[RECORDS FOR THIS EXERCISE]:
● ● ●

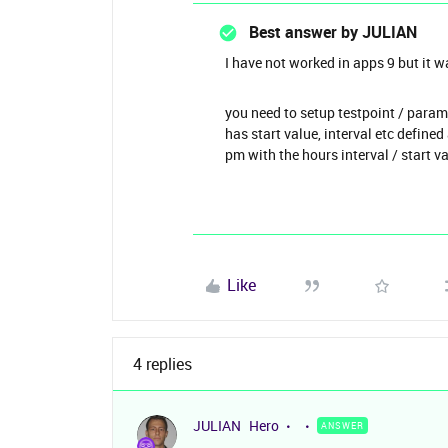
Best answer by
JULIAN
I have not worked in apps 9 but it w
you need to setup testpoint / param
has start value, interval etc define
pm with the hours interval / start v
Like
4 replies
JULIAN
Hero
ANSWER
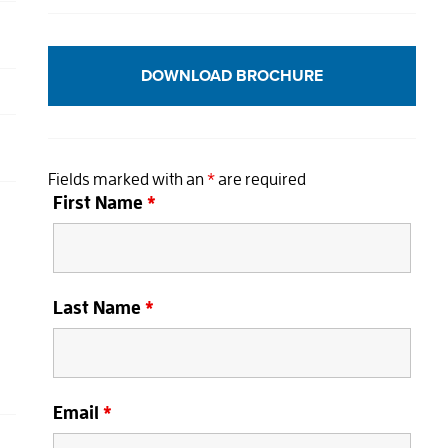
DOWNLOAD BROCHURE
Fields marked with an
*
are required
First Name
*
Last Name
*
Email
*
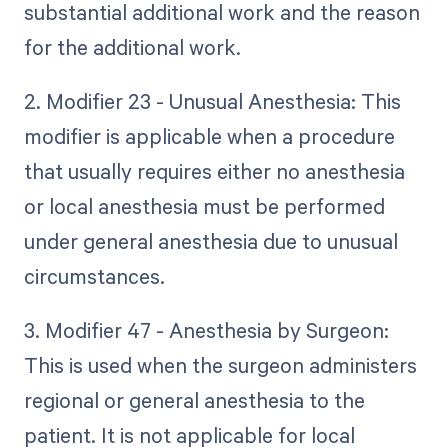
substantial additional work and the reason
for the additional work.
2. Modifier 23 - Unusual Anesthesia: This
modifier is applicable when a procedure
that usually requires either no anesthesia
or local anesthesia must be performed
under general anesthesia due to unusual
circumstances.
3. Modifier 47 - Anesthesia by Surgeon:
This is used when the surgeon administers
regional or general anesthesia to the
patient. It is not applicable for local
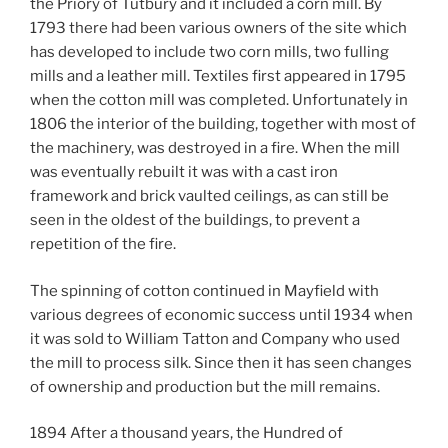
the Priory of Tutbury and it included a corn mill. By
1793 there had been various owners of the site which
has developed to include two corn mills, two fulling
mills and a leather mill. Textiles first appeared in 1795
when the cotton mill was completed. Unfortunately in
1806 the interior of the building, together with most of
the machinery, was destroyed in a fire. When the mill
was eventually rebuilt it was with a cast iron
framework and brick vaulted ceilings, as can still be
seen in the oldest of the buildings, to prevent a
repetition of the fire.
The spinning of cotton continued in Mayfield with
various degrees of economic success until 1934 when
it was sold to William Tatton and Company who used
the mill to process silk. Since then it has seen changes
of ownership and production but the mill remains.
1894 After a thousand years, the Hundred of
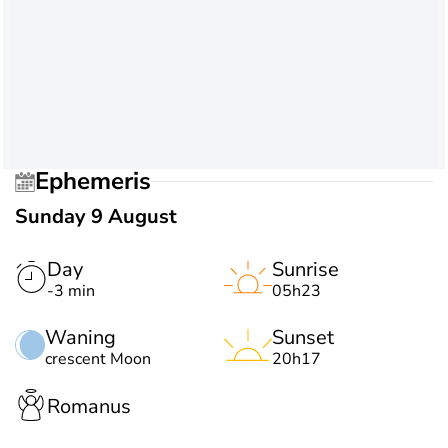
Ephemeris
Sunday 9 August
Day
Sunrise
-3 min
05h23
Waning
Sunset
crescent Moon
20h17
Romanus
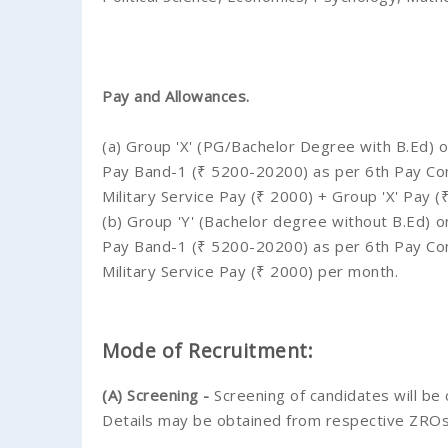
Pay and Allowances.
(a) Group 'X' (PG/Bachelor Degree with B.Ed) on
Pay Band-1 (₹ 5200-20200) as per 6th Pay Comm
Military Service Pay (₹ 2000) + Group 'X' Pay 
(b) Group 'Y' (Bachelor degree without B.Ed) on
Pay Band-1 (₹ 5200-20200) as per 6th Pay Comm
Military Service Pay (₹ 2000) per month.
Mode of Recruitment:
(A) Screening -
Screening of candidates will be
Details may be obtained from respective ZRO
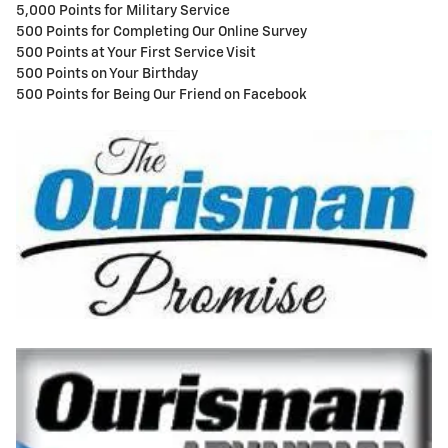
5,000 Points for Military Service
500 Points for Completing Our Online Survey
500 Points at Your First Service Visit
500 Points on Your Birthday
500 Points for Being Our Friend on Facebook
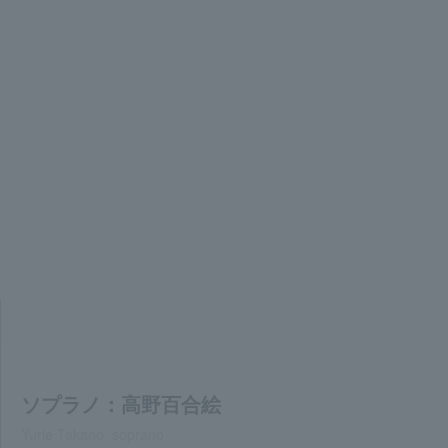
ソプラノ：高野百合絵
Yurie Takano, soprano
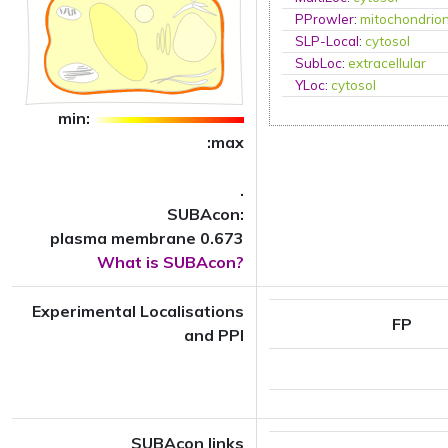
PProwler
:
mitochondrio
SLP-Local
:
cytosol
SubLoc
:
extracellular
YLoc
:
cytosol
min:
:max
.
SUBAcon:
plasma membrane 0.673
What is SUBAcon?
Experimental Localisations
FP
and PPI
SUBAcon links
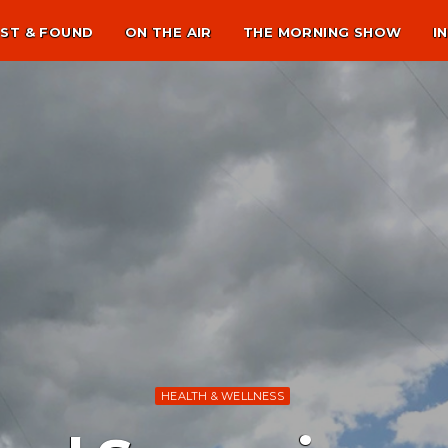
ST & FOUND
ON THE AIR
THE MORNING SHOW
I
HEALTH & WELLNESS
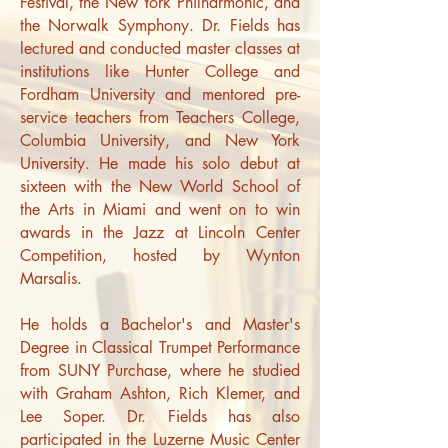
Festival, the New York Philharmonic, and
the Norwalk Symphony.
Dr. Fields has
lectured and conducted master classes at
institutions like Hunter College and
Fordham University and mentored pre-
service teachers from Teachers College,
Columbia University, and New York
University. He made his solo debut at
sixteen with the New World School of
the Arts in Miami and went on to win
awards in the Jazz at Lincoln Center
Competition, hosted by Wynton
Marsalis.
He holds a Bachelor's and Master's
Degree in Classical Trumpet Performance
from SUNY Purchase, where he studied
with Graham Ashton, Rich Klemer, and
Lee Soper. Dr. Fields has also
participated in the Luzerne Music Center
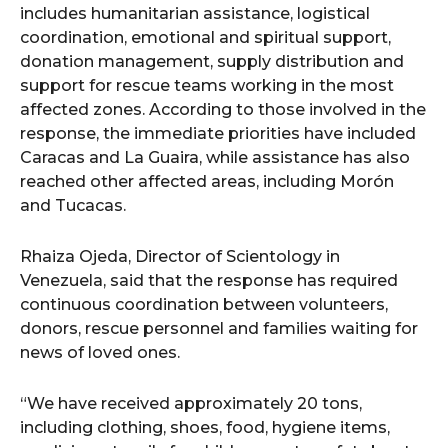
includes humanitarian assistance, logistical
coordination, emotional and spiritual support,
donation management, supply distribution and
support for rescue teams working in the most
affected zones. According to those involved in the
response, the immediate priorities have included
Caracas and La Guaira, while assistance has also
reached other affected areas, including Morón
and Tucacas.
Rhaiza Ojeda, Director of Scientology in
Venezuela, said that the response has required
continuous coordination between volunteers,
donors, rescue personnel and families waiting for
news of loved ones.
“We have received approximately 20 tons,
including clothing, shoes, food, hygiene items,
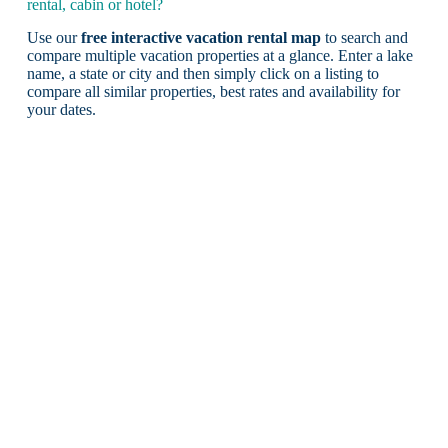
rental, cabin or hotel?
Use our
free interactive vacation rental map
to search and
compare multiple vacation properties at a glance. Enter a lake
name, a state or city and then simply click on a listing to
compare all similar properties, best rates and availability for
your dates.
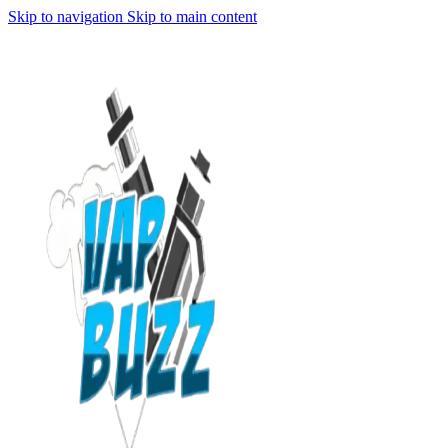
Skip to navigation
Skip to main content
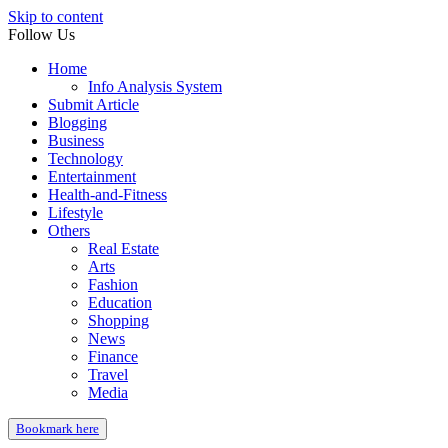
Skip to content
Follow Us
Home
Info Analysis System
Submit Article
Blogging
Business
Technology
Entertainment
Health-and-Fitness
Lifestyle
Others
Real Estate
Arts
Fashion
Education
Shopping
News
Finance
Travel
Media
Bookmark here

● ● ●

[TASK TO CARRY OUT]:
Return exactly the lines that appear in the data above between the line containing "under general anesthesia due to unusual" and the line containing "was eventually rebuilt", both of which are included, and leave the pictures out.

[RESPONSE TO THIS EXERCISE]:
under general anesthesia due to unusual
circumstances.
3. Modifier 47 - Anesthesia by Surgeon:
This is used when the surgeon administers
regional or general anesthesia to the
patient. It is not applicable for local
the Priory of Tutbury and it included a corn mill. By
1793 there had been various owners of the site which
has developed to include two corn mills, two fulling
mills and a leather mill. Textiles first appeared in 1795
when the cotton mill was completed. Unfortunately in
1806 the interior of the building, together with most of
the machinery, was destroyed in a fire. When the mill
was eventually rebuilt it was with a cast iron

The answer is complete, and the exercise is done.